PDA

View Full Version : Parsing Text File --> Guide Needed



Ali_Talib
23rd December 2008, 04:40
Hi All,

it my pleasure to join the Qt Center. I really enjoy programming with Qt.
But I have some problems in reading text file and processing the data. I need your guide to help in my issue and improving my skills in
programming.

My issue is I have read a file with a standard structure format, which is:


Date Aug-01-1962
START
&ITEM Name='A' MAX= 4322.00 /
&ITEM Name='BB' MAX= 2323.00 /
&ITEM Name='BBB' MAX= 6183.00 /
&ITEM Name='BBA' MAX= 1383.00 /
&ITEM Name='ABB' MAX= 1407.00 /
&ITEM Name='DDA' MAX= 1371.00 /
&ITEM Name='AFF' MAX= 5785.00 /
END


I have to item name and its MAX value or other values and processing them and have ability to change these values in the original text file.
Could please help how to token each line and check how many values there and get them separately in effective way.

Your help is appreciated,
Ali

caduel
23rd December 2008, 07:02
Hard to say without seeing the grammar for the input...

for simple stuff:
read the file line by line;
match the lines against regexs;
add what you gathered from the parsed/matched line to your parse state;
perhaps you might need a state machine if the input is more complex
(to detect things like: here should have been the "START" token, but I got a "&ITEM" instead)

for more complicated stuff:
write a real parser (e.g. recursive descent)

HTH

fullmetalcoder
27th December 2008, 18:25
A sample regexp that could help you to extract data from files of the specified format (provided there are no extra features of the format you did not mention... as caduel said, a more precise grammar would help) :


QRegExp pattern("\\s+&INDEX\\s+(?:(\\w+)=\\s*(\'[^\']+\'|\\S+)\\s+)+/")You can match this regexp against every line of your input. If it matches then you can extract data using the list of capturedTexts() (item n is the attribute name (e.g Name or MAX in your example) and n+1 is the corresponding value, as a quoted string or a sequence of non-whitespace characters, n starting from 1) :



// supposing pattern has been matched against a string you can iterate as follow :
int max = pattern.numCaptures() - 1;
QStringList caps = pattern.capturedTexts();
for ( int i = 1; i < max; i += 2 )
{
QString attributeName = caps.at(i);
QString attributeValue = caps.at(i + 1);

// do something with that data now
}
Note : I have not tested this code so there might be a compilation error left but the principle is there.

Ali_Talib
31st December 2008, 08:04
Thanks caduel

it is great idea but very advance for my application, but later it may help me.

Thanks fullmetalcoder

That is what I have tried and work with me as I want.


Thanks for your response.
Ali

sigger
3rd January 2009, 02:54
If you're not locked in to the file format, if you change your file format to XML you may have an easier time parsing using QT's built in XML and DOM classes

fullmetalcoder
4th January 2009, 14:49
Not such a good advice really. XML is a very "trendy" format lately. Many people use it everywhere, mostly to do things it has not been designed for in the first place, just because it saves them the effort of writing proper loading/saving routines themselves. XML is great, no doubt, but it is a design error (though it might be a decent fallback choice for time reasons) to use it for, say, storing settings or any kind of data that do not match the following criteria :


REQUIRES flexible hierarchy
makes the XML signal/noise ratio low, i.e the space taken by tags is WAY smaller than that taken by the actual data (typically, such data fall in the "documents" category)
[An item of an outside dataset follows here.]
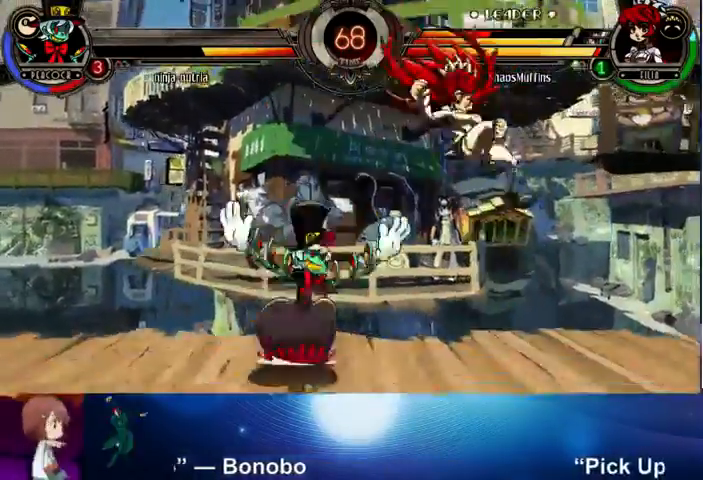
{"buttons": [], "left_stick": "center", "events": [[67, "left_stick", "up-left"], [167, "SQUARE", "down"], [167, "TRIANGLE", "down"], [267, "SQUARE", "up"], [267, "TRIANGLE", "up"], [267, "left_stick", "left"], [300, "R1", "down"], [433, "R1", "up"], [467, "left_stick", "center"]]}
Also, it is worth keeping in mind that most XML parsers, while being easy to use are not lightning fast and that even the fastest will be significantly slower that a parser for a simpler language (may it be homemade or something like JSON (http://json.org) or another xml alternative (http://web.archive.org/web/20060325012720/www.pault.com/xmlalternatives.html)...)

wysota
4th January 2009, 22:24
I sense a flamework coming ;)

I tend to disagree about XML. STN ratio doesn't matter as storage and bandwith are becoming cheaper and cheaper and besides XML yields an excellent compression ratio. As for settings, it definitely IS something that requires flexible hierarchy if you plan future enhancements - back-and-forth compatibility is then trivial.

On the other hand I do agree that this notation is used much too often nowadays.

sigger
5th January 2009, 02:27
I sense a flamework coming ;)

Not from here. I agree completely on speed and STN.

Based on my own usage pattern, I suspect its overused because its easy to get up and running quickly and easy to modify later.

I was just pointing out the existence of the classes in case it fit the bill.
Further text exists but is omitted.